→ LESETEXT:
· · · · ·

Warum nur Krankenhäuser?
Warum nicht auch Ärztehasser?
Liebe Arosa,
es begab sich einmal zu der Zeit als die Mehrzahl der Bankbeschäftigten, Polizisten, Bahnbeschäftigten oder Lehrer noch Beamte waren – und bei allem, was man dieser Menschengruppe im Punkto Fleiß und Arbeitsgeschwindigkeit Schlechtes nachsagen konnte, konnte man aber in einem Punkt ziemlich sicher sein: man konnte diesen Menschen vertrauen.
In dieser guten alten Zeit konnte man auch bei der Mehrzahl der Ärzte darauf vertrauen, dass sie nach bestem Wissen und Gewissen im Rahmen ihrer Möglichkeiten - ohne finanzielle Überlegungen und ohne darüber nachzudenken, bei welchem Menschen es sich mehr lohnt, ihn zu behandeln und bei welchem weniger - versuchten ihre Patienten zu heilen.
Im Hinterkopf den Eid des Hippokrates – den ja schon lange kein Arzt mehr leisten muss:
Ich werde ärztliche Verordnungen treffen zum Nutzen der Kranken nach meiner Fähigkeit und meinem Urteil, hüten aber werde ich mich davor, sie zum Schaden und in unrechter Weise anzuwenden. Auch werde ich niemandem ein tödliches Gift geben, auch nicht wenn ich darum gebeten werde, und ich werde auch niemanden dabei beraten.
Die heutige Gesundheitsindustrie war damals noch in staatlicher Hand – damals ging es noch um Gesundheit und noch nicht um Gewinnoptimierung.
Aber wer heute noch daran glaubt, dass er bei der Bank immer in seinem Sinne beraten wird, oder dass es keine Betrüger unter den Polizisten gibt, oder dass kein Bahnschaffner ein Kind, dass er ohne Fahrschein erwischt, in der Walachei aus dem Zug schmeißt und dass es unter den Lehrern nicht etliche gibt, die gehörig einen an der Waffel haben und der vor allen Dingen daran glaubt, dass das, was ein Arzt ihm sagt das ultimativ Richtige ist und das es Gotteslästerung wäre, es zu hinterfragen, ist verraten und verkauft.

· · · · ·

→ DATENÜBERSICHT:

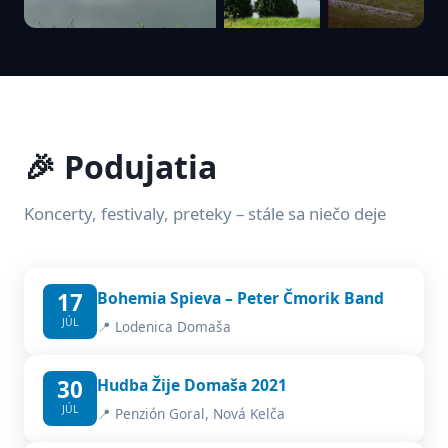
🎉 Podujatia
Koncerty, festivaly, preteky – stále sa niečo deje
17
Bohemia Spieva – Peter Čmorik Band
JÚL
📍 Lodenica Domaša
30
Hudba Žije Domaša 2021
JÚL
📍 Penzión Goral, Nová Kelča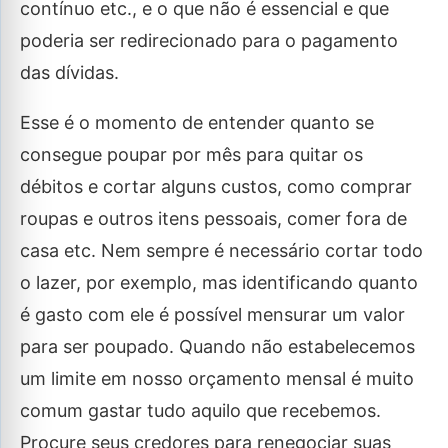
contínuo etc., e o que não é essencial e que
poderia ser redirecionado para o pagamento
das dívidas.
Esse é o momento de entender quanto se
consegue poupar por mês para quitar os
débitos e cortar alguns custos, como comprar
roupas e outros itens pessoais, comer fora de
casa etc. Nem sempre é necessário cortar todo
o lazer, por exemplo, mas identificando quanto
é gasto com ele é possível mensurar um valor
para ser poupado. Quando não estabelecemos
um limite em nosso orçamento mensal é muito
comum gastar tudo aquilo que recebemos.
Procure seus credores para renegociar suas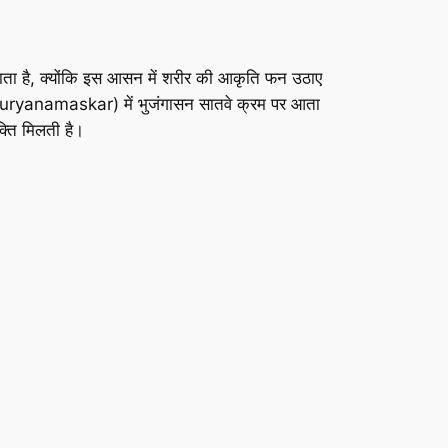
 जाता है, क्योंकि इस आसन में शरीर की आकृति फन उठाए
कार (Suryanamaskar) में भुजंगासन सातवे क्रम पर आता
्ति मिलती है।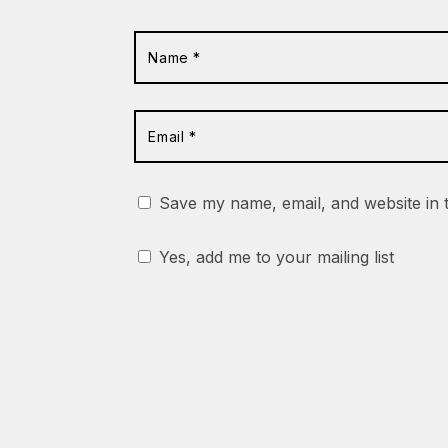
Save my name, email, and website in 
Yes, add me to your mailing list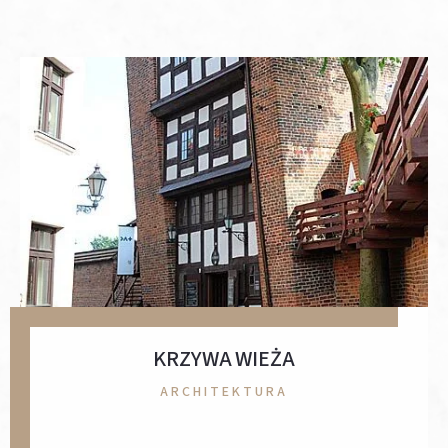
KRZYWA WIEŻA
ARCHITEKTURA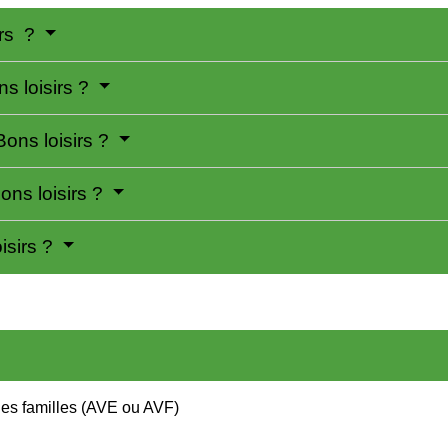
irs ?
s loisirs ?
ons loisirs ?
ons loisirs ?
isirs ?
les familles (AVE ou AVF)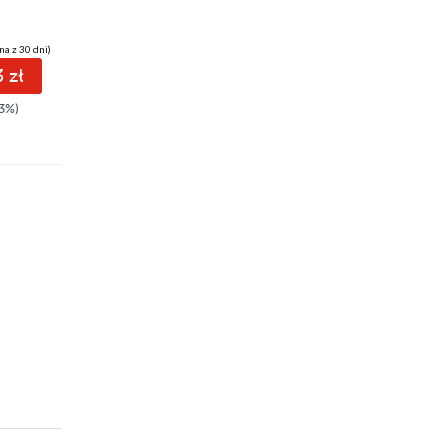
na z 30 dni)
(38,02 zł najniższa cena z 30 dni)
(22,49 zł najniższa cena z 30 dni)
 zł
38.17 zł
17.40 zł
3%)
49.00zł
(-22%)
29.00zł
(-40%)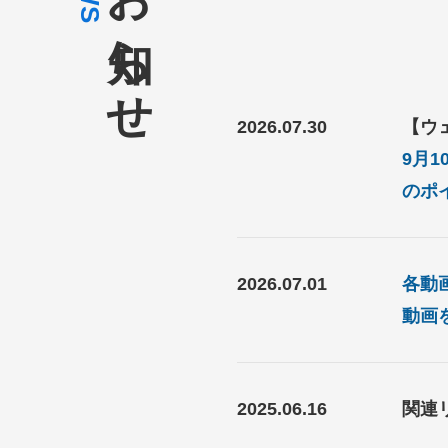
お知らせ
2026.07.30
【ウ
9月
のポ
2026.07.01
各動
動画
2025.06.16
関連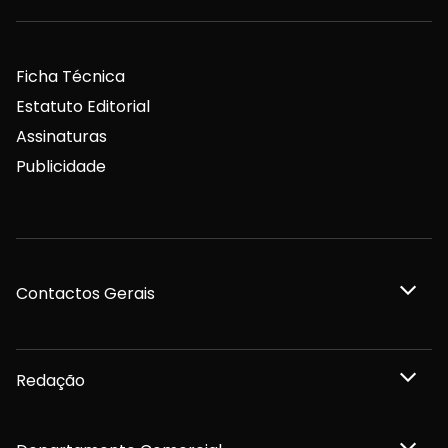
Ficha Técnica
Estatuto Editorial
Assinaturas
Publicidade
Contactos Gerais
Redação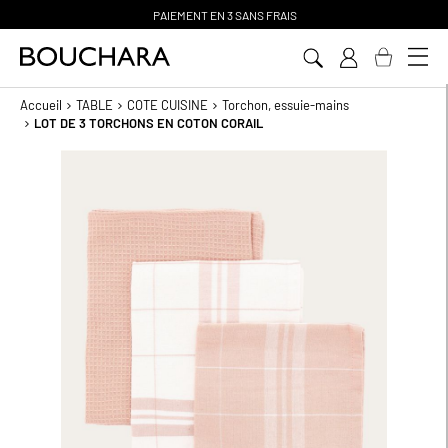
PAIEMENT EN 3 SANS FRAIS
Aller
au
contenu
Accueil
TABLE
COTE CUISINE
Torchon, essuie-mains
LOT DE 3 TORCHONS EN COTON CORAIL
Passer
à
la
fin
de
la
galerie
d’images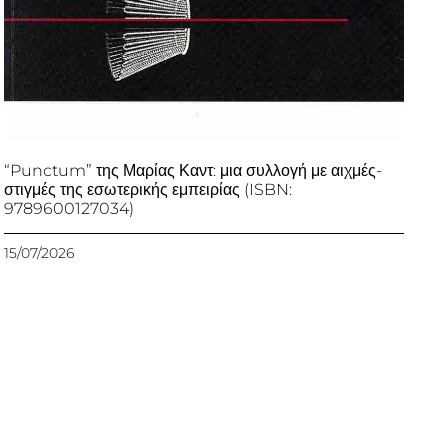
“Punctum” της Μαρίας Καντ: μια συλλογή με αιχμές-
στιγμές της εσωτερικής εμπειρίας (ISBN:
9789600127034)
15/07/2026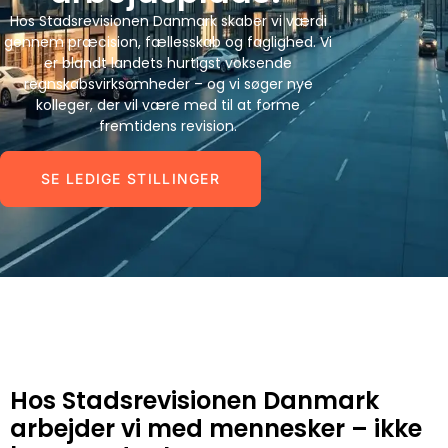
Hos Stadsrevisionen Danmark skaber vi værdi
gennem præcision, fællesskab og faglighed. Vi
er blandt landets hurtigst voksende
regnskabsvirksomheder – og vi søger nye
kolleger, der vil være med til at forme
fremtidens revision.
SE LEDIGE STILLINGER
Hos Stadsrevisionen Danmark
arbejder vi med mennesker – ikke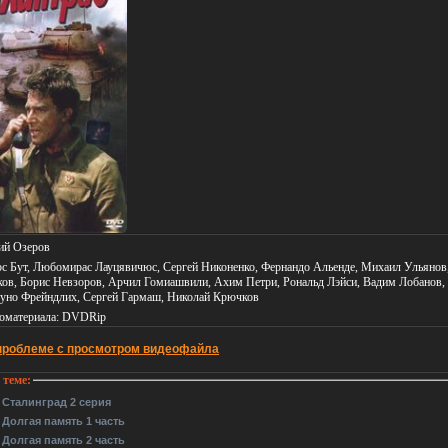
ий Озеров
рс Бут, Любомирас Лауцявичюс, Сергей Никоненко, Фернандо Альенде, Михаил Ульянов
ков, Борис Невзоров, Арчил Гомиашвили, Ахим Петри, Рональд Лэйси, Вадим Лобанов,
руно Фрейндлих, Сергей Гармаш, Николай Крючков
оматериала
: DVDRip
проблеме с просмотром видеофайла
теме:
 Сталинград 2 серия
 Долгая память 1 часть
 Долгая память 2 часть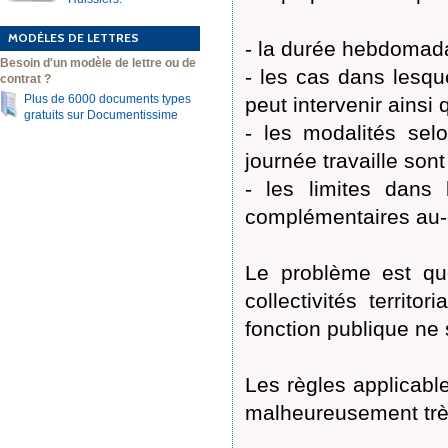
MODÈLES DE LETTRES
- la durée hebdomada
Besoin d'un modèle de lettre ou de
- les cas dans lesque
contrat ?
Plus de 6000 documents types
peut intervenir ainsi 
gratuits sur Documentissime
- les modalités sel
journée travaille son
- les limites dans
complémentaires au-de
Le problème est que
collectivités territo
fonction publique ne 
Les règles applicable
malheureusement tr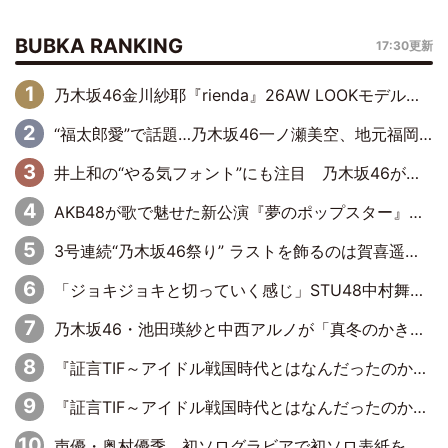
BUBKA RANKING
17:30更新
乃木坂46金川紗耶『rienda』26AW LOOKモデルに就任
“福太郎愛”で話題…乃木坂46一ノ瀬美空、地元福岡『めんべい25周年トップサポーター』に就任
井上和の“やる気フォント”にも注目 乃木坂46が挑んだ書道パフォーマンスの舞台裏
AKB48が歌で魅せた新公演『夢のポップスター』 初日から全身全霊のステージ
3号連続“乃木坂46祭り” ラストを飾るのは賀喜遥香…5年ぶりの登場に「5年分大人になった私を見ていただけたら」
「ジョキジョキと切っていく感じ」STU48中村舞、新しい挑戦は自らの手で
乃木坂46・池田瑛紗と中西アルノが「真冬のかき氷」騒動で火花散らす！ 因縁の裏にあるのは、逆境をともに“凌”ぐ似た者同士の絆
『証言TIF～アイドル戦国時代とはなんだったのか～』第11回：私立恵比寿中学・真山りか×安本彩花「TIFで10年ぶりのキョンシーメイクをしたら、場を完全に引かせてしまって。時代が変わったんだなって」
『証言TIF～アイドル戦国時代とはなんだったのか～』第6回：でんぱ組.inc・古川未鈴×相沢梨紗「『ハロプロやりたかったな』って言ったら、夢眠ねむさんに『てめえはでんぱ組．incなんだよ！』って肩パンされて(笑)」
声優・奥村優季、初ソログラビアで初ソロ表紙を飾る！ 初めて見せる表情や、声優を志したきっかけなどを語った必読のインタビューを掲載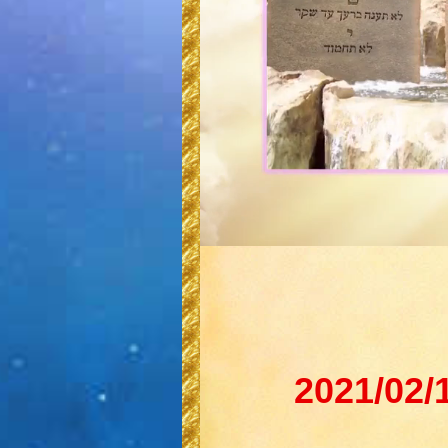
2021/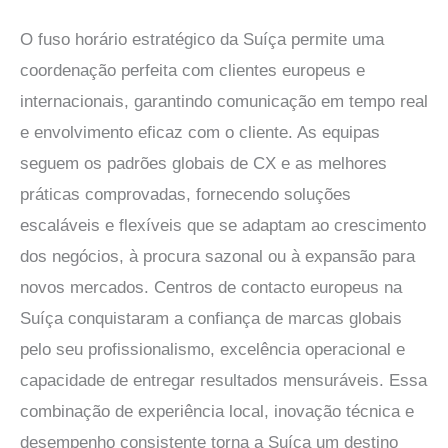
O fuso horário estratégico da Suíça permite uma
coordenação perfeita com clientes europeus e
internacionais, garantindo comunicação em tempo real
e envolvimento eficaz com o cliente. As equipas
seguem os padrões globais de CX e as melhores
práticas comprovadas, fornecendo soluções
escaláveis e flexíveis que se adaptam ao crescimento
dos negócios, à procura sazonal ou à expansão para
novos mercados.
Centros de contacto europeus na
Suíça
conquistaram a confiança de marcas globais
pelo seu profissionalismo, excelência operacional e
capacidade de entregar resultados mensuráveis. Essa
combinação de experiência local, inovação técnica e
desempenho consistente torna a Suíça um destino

· · · · ·

→ ARBEITSAUFTRAG: Schreiben Sie den gesamten Lesetext über das Vertrauen in Ärzte wortgetreu ab.

→ LÖSUNG:
Warum nur Krankenhäuser?
Warum nicht auch Ärztehasser?
Liebe Arosa,
es begab sich einmal zu der Zeit als die Mehrzahl der Bankbeschäftigten, Polizisten, Bahnbeschäftigten oder Lehrer noch Beamte waren – und bei allem, was man dieser Menschengruppe im Punkto Fleiß und Arbeitsgeschwindigkeit Schlechtes nachsagen konnte, konnte man aber in einem Punkt ziemlich sicher sein: man konnte diesen Menschen vertrauen.
In dieser guten alten Zeit konnte man auch bei der Mehrzahl der Ärzte darauf vertrauen, dass sie nach bestem Wissen und Gewissen im Rahmen ihrer Möglichkeiten - ohne finanzielle Überlegungen und ohne darüber nachzudenken, bei welchem Menschen es sich mehr lohnt, ihn zu behandeln und bei welchem weniger - versuchten ihre Patienten zu heilen.
Im Hinterkopf den Eid des Hippokrates – den ja schon lange kein Arzt mehr leisten muss:
Ich werde ärztliche Verordnungen treffen zum Nutzen der Kranken nach meiner Fähigkeit und meinem Urteil, hüten aber werde ich mich davor, sie zum Schaden und in unrechter Weise anzuwenden. Auch werde ich niemandem ein tödliches Gift geben, auch nicht wenn ich darum gebeten werde, und ich werde auch niemanden dabei beraten.
Die heutige Gesundheitsindustrie war damals noch in staatlicher Hand – damals ging es noch um Gesundheit und noch nicht um Gewinnoptimierung.
Aber wer heute noch daran glaubt, dass er bei der Bank immer in seinem Sinne beraten wird, oder dass es keine Betrüger unter den Polizisten gibt, oder dass kein Bahnschaffner ein Kind, dass er ohne Fahrschein erwischt, in der Walachei aus dem Zug schmeißt und dass es unter den Lehrern nicht etliche gibt, die gehörig einen an der Waffel haben und der vor allen Dingen daran glaubt, dass das, was ein Arzt ihm sagt das ultimativ Richtige ist und das es Gotteslästerung wäre, es zu hinterfragen, ist verraten und verkauft.